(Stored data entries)
● ● ●

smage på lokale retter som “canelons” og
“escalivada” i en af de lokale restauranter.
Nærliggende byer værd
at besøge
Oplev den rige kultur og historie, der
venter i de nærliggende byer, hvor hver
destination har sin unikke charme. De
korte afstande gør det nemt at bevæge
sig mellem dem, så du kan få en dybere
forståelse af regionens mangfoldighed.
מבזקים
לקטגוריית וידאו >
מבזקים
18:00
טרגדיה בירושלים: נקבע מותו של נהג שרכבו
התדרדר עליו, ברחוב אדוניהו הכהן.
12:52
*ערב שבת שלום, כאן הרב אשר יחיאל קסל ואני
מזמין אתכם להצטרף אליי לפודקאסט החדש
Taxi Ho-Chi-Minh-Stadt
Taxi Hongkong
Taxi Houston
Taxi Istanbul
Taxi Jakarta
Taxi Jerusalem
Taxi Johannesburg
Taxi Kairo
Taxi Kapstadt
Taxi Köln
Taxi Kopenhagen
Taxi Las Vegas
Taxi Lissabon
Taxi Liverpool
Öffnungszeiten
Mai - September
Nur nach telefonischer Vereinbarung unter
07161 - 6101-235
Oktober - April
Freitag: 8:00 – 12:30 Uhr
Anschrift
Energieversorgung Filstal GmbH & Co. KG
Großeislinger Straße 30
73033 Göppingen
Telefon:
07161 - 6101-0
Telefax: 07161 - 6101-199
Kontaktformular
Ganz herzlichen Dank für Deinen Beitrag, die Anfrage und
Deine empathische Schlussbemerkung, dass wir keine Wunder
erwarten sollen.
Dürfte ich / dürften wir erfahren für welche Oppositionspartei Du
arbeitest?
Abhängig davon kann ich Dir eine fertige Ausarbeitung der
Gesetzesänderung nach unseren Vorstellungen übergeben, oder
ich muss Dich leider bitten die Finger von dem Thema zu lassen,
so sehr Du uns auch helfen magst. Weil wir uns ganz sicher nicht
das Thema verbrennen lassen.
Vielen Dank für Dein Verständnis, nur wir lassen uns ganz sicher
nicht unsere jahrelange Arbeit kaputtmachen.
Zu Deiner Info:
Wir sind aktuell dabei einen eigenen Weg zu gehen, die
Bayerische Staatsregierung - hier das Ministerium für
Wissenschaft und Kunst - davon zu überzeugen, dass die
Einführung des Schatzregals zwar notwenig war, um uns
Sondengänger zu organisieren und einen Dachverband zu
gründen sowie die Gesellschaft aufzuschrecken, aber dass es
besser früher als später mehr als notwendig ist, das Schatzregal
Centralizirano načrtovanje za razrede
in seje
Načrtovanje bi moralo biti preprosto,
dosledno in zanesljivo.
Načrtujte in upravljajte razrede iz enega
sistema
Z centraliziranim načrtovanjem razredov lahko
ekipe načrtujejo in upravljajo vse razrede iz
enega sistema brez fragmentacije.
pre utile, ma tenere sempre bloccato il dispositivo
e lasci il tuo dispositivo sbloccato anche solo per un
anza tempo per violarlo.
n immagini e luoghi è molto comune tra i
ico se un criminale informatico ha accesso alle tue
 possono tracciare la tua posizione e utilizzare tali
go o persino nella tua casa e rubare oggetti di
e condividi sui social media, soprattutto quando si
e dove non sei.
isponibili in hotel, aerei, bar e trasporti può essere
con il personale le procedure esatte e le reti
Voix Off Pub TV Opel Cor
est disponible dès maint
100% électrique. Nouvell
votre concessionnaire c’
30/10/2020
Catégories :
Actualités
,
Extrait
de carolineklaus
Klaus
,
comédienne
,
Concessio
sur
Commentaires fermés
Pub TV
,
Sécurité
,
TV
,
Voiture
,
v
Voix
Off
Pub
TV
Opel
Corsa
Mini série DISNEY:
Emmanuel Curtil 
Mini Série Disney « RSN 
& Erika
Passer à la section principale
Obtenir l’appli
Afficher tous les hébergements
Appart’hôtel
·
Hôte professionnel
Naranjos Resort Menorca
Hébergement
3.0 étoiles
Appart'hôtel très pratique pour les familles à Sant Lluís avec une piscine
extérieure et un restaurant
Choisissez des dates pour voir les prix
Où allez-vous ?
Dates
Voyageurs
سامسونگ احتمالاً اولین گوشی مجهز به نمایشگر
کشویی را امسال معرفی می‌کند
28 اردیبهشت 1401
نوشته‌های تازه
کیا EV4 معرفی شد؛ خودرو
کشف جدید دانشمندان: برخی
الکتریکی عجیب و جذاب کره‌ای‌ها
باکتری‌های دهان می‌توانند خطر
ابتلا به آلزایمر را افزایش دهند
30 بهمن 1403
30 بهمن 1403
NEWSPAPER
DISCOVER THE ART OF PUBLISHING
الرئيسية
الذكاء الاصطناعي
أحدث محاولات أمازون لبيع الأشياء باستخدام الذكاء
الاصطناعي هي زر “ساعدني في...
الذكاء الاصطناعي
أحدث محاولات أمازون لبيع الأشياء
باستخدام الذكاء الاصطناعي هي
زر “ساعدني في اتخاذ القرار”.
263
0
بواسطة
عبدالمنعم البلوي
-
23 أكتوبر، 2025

● ● ●

> **Your objective**
Lines in the data holding the word "hôtel": count them and say how many, nothing more.

> **Exercise answer**
2